A colleague and friend sat next to me during orientation; she is also the mother of Peaches' friend and classmate. She looked at me in horror when my eyes welled up, and I'm sure she thought I'd become overly sentimental. "Are you crying?" she asked. I think I nodded. "The rooster," I whispered. She looked at me, got my meaning, and said, "But you need to be happy for Peaches."
This is very good advice. It's true. I know it. I am happy for Peaches. We bought that Tinkerbell backpack yesterday, and we celebrated, just Peaches and me.

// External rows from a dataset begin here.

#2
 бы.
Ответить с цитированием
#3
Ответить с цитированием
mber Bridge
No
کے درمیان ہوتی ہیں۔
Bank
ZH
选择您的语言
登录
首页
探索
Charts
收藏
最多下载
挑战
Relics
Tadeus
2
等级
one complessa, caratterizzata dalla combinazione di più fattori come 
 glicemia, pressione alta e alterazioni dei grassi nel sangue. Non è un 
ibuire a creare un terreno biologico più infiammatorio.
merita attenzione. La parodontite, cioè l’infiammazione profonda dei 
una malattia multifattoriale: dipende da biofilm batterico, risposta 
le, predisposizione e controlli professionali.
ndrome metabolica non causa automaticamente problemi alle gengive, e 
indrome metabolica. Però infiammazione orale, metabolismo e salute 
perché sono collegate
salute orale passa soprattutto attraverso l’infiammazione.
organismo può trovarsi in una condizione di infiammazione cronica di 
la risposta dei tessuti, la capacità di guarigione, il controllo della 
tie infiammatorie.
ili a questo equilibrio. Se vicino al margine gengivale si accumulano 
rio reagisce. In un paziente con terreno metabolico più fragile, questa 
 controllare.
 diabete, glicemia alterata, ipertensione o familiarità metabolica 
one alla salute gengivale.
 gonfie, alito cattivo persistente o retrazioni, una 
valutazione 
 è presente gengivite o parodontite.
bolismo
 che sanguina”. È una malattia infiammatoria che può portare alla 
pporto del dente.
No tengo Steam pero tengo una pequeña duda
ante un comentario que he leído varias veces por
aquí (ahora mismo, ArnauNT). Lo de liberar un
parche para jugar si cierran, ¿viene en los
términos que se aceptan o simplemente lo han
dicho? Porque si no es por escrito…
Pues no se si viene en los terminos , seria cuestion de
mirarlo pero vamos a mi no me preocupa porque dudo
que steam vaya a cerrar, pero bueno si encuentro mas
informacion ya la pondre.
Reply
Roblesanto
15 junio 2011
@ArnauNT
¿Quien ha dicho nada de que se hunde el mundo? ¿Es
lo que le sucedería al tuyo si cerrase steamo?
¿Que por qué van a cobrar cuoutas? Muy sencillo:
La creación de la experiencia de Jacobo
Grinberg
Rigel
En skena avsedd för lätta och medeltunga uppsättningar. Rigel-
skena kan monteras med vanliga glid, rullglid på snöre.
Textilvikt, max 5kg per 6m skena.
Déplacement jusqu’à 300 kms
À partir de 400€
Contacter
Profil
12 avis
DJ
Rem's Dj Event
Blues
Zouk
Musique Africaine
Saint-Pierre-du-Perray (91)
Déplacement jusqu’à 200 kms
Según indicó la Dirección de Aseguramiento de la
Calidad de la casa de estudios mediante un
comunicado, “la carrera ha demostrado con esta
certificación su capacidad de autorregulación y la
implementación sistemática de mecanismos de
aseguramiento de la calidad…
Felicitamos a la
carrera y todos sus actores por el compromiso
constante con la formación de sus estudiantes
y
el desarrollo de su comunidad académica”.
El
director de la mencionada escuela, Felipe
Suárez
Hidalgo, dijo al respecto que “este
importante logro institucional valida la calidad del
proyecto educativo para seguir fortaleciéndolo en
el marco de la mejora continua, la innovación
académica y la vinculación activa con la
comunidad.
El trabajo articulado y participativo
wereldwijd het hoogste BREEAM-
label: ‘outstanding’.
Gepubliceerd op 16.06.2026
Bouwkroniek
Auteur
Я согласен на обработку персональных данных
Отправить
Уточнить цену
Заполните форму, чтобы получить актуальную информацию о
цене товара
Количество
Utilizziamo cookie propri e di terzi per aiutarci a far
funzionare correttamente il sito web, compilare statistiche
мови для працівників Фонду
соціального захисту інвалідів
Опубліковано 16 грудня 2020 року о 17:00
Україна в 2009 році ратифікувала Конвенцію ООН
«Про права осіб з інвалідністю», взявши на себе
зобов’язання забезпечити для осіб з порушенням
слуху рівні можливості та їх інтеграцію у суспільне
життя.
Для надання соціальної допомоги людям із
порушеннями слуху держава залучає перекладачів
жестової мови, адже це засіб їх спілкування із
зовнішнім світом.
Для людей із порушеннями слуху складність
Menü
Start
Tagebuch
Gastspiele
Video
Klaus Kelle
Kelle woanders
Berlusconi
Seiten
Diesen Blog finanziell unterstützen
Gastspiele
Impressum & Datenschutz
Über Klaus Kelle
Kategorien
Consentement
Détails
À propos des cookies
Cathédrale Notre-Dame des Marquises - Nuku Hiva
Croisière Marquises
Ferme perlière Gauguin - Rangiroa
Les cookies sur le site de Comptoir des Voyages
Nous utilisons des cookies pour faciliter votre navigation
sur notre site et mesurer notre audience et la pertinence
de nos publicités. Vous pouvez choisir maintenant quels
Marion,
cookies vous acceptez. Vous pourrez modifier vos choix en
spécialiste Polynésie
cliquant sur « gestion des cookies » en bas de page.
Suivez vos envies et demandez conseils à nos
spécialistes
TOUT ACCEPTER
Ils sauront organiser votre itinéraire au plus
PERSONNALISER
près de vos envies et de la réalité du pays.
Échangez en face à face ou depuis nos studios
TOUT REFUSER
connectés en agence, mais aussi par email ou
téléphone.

But I also can't seem to help worrying about when she might leave her big brother behind, and how he will feel when he understands that we can't all be together anymore.


Niksmom said...

You know, for all we go through w/Nik, I have the luxury of not having to divide my attention, my energy. Such a balance you must have to try to achieve when, as you said, the gravity keeps shifting!

Yes, Peaches needs and deserves your celebrating her milestones and new adventures as much as Rooster does. And for Rooster? I know it looks and feels so very bleak right now but remember it's just that --NOW. Time and support (and, sometimes, the RIGHT meds) can change so much. Don't walk down tha lonely, ugly road of wondering or thinking you could possibly *know* what Rooster's future will hold. None of us can know that. Sure, you know what his very immediate future may look like but even that can change quickly.

Keep breathing and learn to celebrate every little success for both your kids. It will sustain you through the dark times; I promise. xo

Christine said...

Ditto what Niksmom said. The future is not yet written. Be present in the now, if you are able. Your kids deserve it and so do you!!!


redheadmomma said...

I totally understand you. Every cool & wonderful thing that happens to Maya is a little painful for me. It's like by shining the light on something, I can clearly see the dark side of it as well - the dark side being that Noah will never get this opportunity to do this or that. And it will only get bigger as they grow.

I remember when I went to my first parent/teacher conference for Maya's preschool. She told me that Maya was doing perfect, and she was well-behaved, and I just started to weep. I never had a meeting such as this. My experience has been IEPs and behavior challenges up the wazoo. I explained that I was just so grateful at hearing this. That it meant so much more to me than some mom who had typical children.

That's why Noah & the Rooster are such gifts: they keep us in sharp focus as to what is important. Sometimes the focus is so sharp that it hurts us, but we look at the world so differently, with so much more depth, than most other people. And that is such a gift.